**What you have to do:** The entries below are to be reproduced exactly, with their pictures omitted.

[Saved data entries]

______________________________

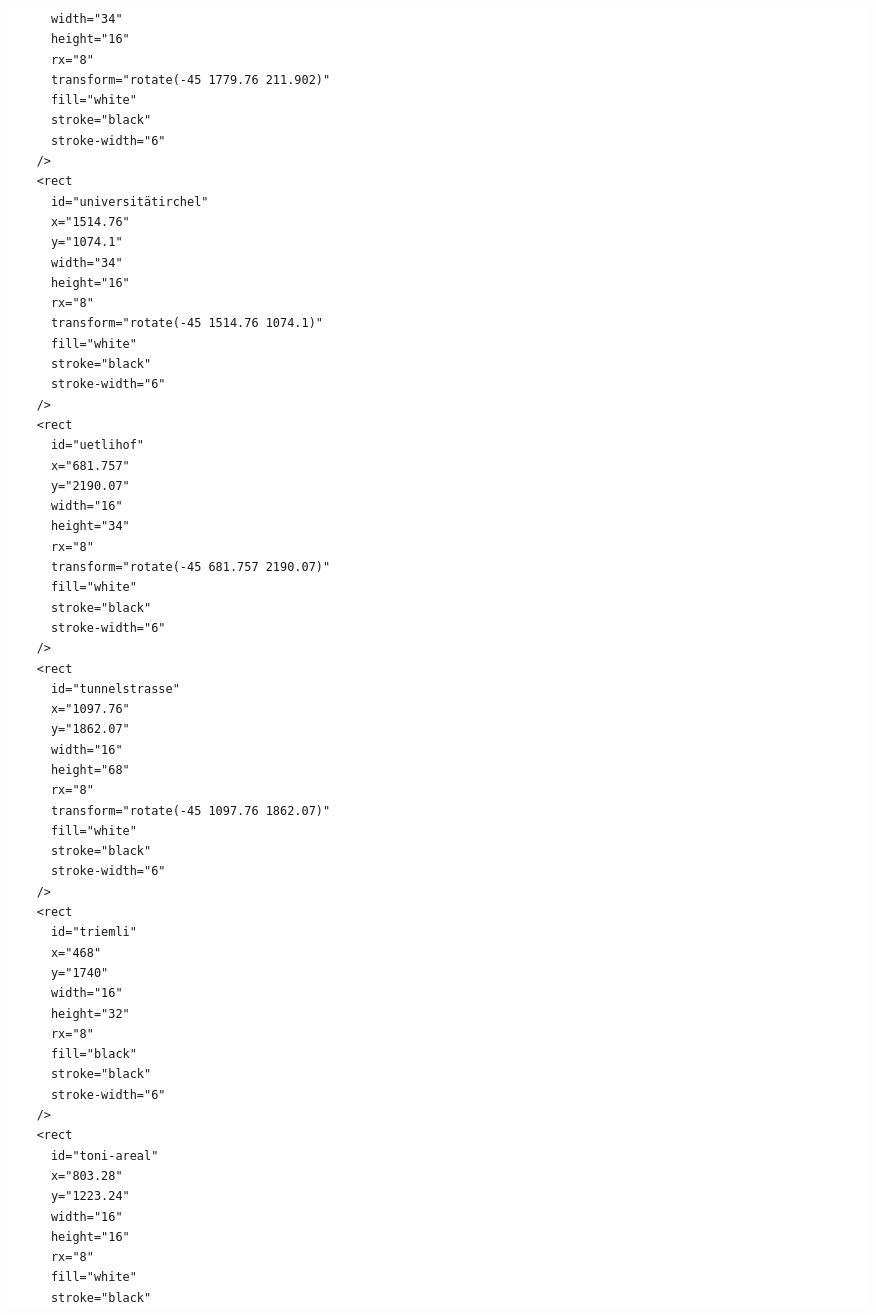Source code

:           width="34"
          height="16"
          rx="8"
          transform="rotate(-45 1779.76 211.902)"
          fill="white"
          stroke="black"
          stroke-width="6"
        />
        <rect
          id="universitätirchel"
          x="1514.76"
          y="1074.1"
          width="34"
          height="16"
          rx="8"
          transform="rotate(-45 1514.76 1074.1)"
          fill="white"
          stroke="black"
          stroke-width="6"
        />
        <rect
          id="uetlihof"
          x="681.757"
          y="2190.07"
          width="16"
          height="34"
          rx="8"
          transform="rotate(-45 681.757 2190.07)"
          fill="white"
          stroke="black"
          stroke-width="6"
        />
        <rect
          id="tunnelstrasse"
          x="1097.76"
          y="1862.07"
          width="16"
          height="68"
          rx="8"
          transform="rotate(-45 1097.76 1862.07)"
          fill="white"
          stroke="black"
          stroke-width="6"
        />
        <rect
          id="triemli"
          x="468"
          y="1740"
          width="16"
          height="32"
          rx="8"
          fill="black"
          stroke="black"
          stroke-width="6"
        />
        <rect
          id="toni-areal"
          x="803.28"
          y="1223.24"
          width="16"
          height="16"
          rx="8"
          fill="white"
          stroke="black"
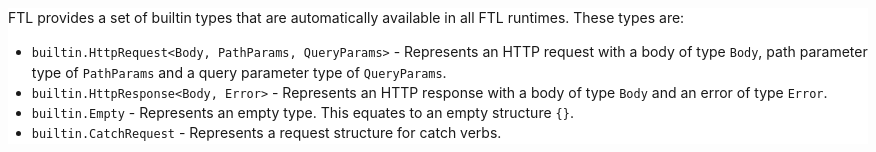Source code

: FTL provides a set of builtin types that are automatically available in all FTL runtimes. These types are:

- `builtin.HttpRequest<Body, PathParams, QueryParams>` - Represents an HTTP request with a body of type `Body`, path parameter type of `PathParams` and a query parameter type of `QueryParams`.
- `builtin.HttpResponse<Body, Error>` - Represents an HTTP response with a body of type `Body` and an error of type `Error`.
- `builtin.Empty` - Represents an empty type. This equates to an empty structure `{}`.
- `builtin.CatchRequest` - Represents a request structure for catch verbs.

______________________________

**Answer section:**
Source code

:           width="34"
          height="16"
          rx="8"
          transform="rotate(-45 1779.76 211.902)"
          fill="white"
          stroke="black"
          stroke-width="6"
        />
        <rect
          id="universitätirchel"
          x="1514.76"
          y="1074.1"
          width="34"
          height="16"
          rx="8"
          transform="rotate(-45 1514.76 1074.1)"
          fill="white"
          stroke="black"
          stroke-width="6"
        />
        <rect
          id="uetlihof"
          x="681.757"
          y="2190.07"
          width="16"
          height="34"
          rx="8"
          transform="rotate(-45 681.757 2190.07)"
          fill="white"
          stroke="black"
          stroke-width="6"
        />
        <rect
          id="tunnelstrasse"
          x="1097.76"
          y="1862.07"
          width="16"
          height="68"
          rx="8"
          transform="rotate(-45 1097.76 1862.07)"
          fill="white"
          stroke="black"
          stroke-width="6"
        />
        <rect
          id="triemli"
          x="468"
          y="1740"
          width="16"
          height="32"
          rx="8"
          fill="black"
          stroke="black"
          stroke-width="6"
        />
        <rect
          id="toni-areal"
          x="803.28"
          y="1223.24"
          width="16"
          height="16"
          rx="8"
          fill="white"
          stroke="black"
Source code

: FTL provides a set of builtin types that are automatically available in all FTL runtimes. These types are:

- `builtin.HttpRequest<Body, PathParams, QueryParams>` - Represents an HTTP request with a body of type `Body`, path parameter type of `PathParams` and a query parameter type of `QueryParams`.
- `builtin.HttpResponse<Body, Error>` - Represents an HTTP response with a body of type `Body` and an error of type `Error`.
- `builtin.Empty` - Represents an empty type. This equates to an empty structure `{}`.
- `builtin.CatchRequest` - Represents a request structure for catch verbs.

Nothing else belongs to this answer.